Le consultant effectuera les travaux suivants pour identifier les espèces et les habitats associés aux chiroptères :
- Effectuer l’inventaire des chiroptères sur le territoire d’étude;
- Caractériser l’habitat des espèces présentes;
- Obtenir des indices d’abondance relative pour chaque espèce;
- Localiser les espèces en péril;
- Décrire les habitats utilisés par les espèces en péril.
37. Comme le stipule le paragraphe 12(2) du Règlement : « [L]’ombudsman de l’approvisionnement ne peut substituer son jugement à celui des personnes ayant participé au processus d’acquisition en cause relativement à l’évaluation de toute soumission, sauf si la preuve écrite établissant l’évaluation est insuffisante ou si l’évaluation est déraisonnable ». Bien que cette norme soit destinée à s'appliquer à l'évaluation des soumissions, elle reste une norme utile pour évaluer les actions de SPAC dans ce cas.
38. Un principe clé de l’interprétation des contrats de la common law est que les mots ont leur sens « ordinaire ». Selon le Canadian Oxford Dictionary, une chauve-souris est un mammifère de l’ordre des chiroptères (mammal of the order of Chiroptera)Note de bas de page 1. Un examen plus approfondi de la documentation, qui a porté entre autres sur un rapport environnemental de Statistique Canada sur les espèces en voie de disparition et sur la Loi sur les espèces en péril, indique que les chiroptères sont considérés comme des mammifères terrestres. En se fondant sur l’examen des renseignements pertinents accessibles au public, le BOA admet qu’il est raisonnable de catégoriser les chiroptères parmi la « faune terrestre » et, par conséquent, convient que les travaux d’inventaire de chiroptères relèvent de la portée des services de l’OCIR.

***

■ Travail demandé ■
Réécrivez l'extrait du document depuis « Le consultant effectuera » jusqu'à « dans ce cas. » inclus, en remplaçant « chiroptères » par « chauves-souris ».

***

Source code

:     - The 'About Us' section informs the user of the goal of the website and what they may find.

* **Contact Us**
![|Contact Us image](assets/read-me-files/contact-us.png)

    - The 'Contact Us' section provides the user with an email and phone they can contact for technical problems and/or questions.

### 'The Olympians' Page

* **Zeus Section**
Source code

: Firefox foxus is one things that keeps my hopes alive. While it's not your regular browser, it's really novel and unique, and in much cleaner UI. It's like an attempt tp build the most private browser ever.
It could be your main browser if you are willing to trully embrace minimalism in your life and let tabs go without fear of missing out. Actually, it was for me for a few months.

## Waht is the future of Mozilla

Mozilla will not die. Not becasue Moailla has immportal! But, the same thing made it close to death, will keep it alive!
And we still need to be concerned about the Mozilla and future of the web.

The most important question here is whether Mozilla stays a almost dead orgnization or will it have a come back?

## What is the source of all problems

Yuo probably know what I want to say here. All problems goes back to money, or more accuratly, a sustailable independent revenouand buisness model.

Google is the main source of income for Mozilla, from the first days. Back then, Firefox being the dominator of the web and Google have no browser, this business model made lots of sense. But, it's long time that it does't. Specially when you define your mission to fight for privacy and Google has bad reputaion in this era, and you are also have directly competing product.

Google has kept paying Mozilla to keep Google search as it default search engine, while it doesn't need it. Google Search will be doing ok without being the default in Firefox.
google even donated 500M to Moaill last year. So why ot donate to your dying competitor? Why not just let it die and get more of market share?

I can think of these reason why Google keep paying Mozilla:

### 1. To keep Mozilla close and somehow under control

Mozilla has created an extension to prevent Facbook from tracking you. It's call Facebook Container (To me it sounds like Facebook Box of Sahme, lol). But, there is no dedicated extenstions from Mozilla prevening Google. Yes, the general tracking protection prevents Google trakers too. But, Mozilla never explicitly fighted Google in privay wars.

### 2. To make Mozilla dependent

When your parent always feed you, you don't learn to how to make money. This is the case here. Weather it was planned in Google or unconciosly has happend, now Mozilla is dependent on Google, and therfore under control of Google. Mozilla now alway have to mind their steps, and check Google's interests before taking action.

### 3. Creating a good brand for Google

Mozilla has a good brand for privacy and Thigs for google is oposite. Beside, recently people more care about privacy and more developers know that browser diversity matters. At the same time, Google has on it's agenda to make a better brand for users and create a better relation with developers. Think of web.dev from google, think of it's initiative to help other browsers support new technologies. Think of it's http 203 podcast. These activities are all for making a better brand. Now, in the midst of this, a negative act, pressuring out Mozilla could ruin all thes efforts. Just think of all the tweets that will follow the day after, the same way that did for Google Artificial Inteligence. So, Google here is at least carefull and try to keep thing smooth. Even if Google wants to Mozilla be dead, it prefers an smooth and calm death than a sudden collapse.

***

■ Réponse attendue ■
Le consultant effectuera les travaux suivants pour identifier les espèces et les habitats associés aux chauves-souris :
- Effectuer l’inventaire des chauves-souris sur le territoire d’étude;
- Caractériser l’habitat des espèces présentes;
- Obtenir des indices d’abondance relative pour chaque espèce;
- Localiser les espèces en péril;
- Décrire les habitats utilisés par les espèces en péril.
37. Comme le stipule le paragraphe 12(2) du Règlement : « [L]’ombudsman de l’approvisionnement ne peut substituer son jugement à celui des personnes ayant participé au processus d’acquisition en cause relativement à l’évaluation de toute soumission, sauf si la preuve écrite établissant l’évaluation est insuffisante ou si l’évaluation est déraisonnable ». Bien que cette norme soit destinée à s'appliquer à l'évaluation des soumissions, elle reste une norme utile pour évaluer les actions de SPAC dans ce cas.